** SOURCE MATERIAL follows **
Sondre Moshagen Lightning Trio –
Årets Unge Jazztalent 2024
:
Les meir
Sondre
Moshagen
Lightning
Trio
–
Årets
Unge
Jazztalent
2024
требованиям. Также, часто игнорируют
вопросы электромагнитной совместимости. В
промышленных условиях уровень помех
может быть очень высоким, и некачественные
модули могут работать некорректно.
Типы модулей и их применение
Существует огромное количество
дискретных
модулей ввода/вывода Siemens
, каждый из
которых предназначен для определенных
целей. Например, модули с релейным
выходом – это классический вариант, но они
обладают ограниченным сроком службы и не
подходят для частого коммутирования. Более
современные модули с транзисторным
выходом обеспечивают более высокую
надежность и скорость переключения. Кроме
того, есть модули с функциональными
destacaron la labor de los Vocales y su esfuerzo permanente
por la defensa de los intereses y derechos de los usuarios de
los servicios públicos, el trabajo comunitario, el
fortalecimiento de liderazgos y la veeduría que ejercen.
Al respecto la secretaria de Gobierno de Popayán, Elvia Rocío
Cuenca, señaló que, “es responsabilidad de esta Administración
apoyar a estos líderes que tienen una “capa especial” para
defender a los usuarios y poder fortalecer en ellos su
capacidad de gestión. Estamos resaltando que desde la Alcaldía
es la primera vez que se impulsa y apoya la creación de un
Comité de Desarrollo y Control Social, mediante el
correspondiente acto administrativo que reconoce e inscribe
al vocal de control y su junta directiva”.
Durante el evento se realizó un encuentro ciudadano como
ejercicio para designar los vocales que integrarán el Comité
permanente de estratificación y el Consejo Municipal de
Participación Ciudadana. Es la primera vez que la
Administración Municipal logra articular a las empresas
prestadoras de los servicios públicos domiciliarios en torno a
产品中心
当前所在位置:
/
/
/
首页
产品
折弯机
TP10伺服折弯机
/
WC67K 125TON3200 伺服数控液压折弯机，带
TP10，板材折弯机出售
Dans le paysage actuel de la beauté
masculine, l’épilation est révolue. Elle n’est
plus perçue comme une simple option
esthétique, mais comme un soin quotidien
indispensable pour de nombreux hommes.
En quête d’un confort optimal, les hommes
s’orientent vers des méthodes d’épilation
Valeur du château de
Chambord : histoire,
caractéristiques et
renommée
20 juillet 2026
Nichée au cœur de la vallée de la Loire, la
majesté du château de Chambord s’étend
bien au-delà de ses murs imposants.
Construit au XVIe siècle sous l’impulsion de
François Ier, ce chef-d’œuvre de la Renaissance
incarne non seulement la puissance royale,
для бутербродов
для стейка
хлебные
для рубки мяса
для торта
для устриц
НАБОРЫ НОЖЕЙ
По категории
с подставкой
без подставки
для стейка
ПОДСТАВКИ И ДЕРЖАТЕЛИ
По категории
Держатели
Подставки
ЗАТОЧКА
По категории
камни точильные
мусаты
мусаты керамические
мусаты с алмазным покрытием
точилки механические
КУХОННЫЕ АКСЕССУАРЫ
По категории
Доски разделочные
** End of SOURCE MATERIAL **
Up to and including the line with "al vocal de", please return the records exactly, beginning from their first line.

Sondre Moshagen Lightning Trio –
Årets Unge Jazztalent 2024
:
Les meir
Sondre
Moshagen
Lightning
Trio
–
Årets
Unge
Jazztalent
2024
требованиям. Также, часто игнорируют
вопросы электромагнитной совместимости. В
промышленных условиях уровень помех
может быть очень высоким, и некачественные
модули могут работать некорректно.
Типы модулей и их применение
Существует огромное количество
дискретных
модулей ввода/вывода Siemens
, каждый из
которых предназначен для определенных
целей. Например, модули с релейным
выходом – это классический вариант, но они
обладают ограниченным сроком службы и не
подходят для частого коммутирования. Более
современные модули с транзисторным
выходом обеспечивают более высокую
надежность и скорость переключения. Кроме
того, есть модули с функциональными
destacaron la labor de los Vocales y su esfuerzo permanente
por la defensa de los intereses y derechos de los usuarios de
los servicios públicos, el trabajo comunitario, el
fortalecimiento de liderazgos y la veeduría que ejercen.
Al respecto la secretaria de Gobierno de Popayán, Elvia Rocío
Cuenca, señaló que, “es responsabilidad de esta Administración
apoyar a estos líderes que tienen una “capa especial” para
defender a los usuarios y poder fortalecer en ellos su
capacidad de gestión. Estamos resaltando que desde la Alcaldía
es la primera vez que se impulsa y apoya la creación de un
Comité de Desarrollo y Control Social, mediante el
correspondiente acto administrativo que reconoce e inscribe
al vocal de control y su junta directiva”.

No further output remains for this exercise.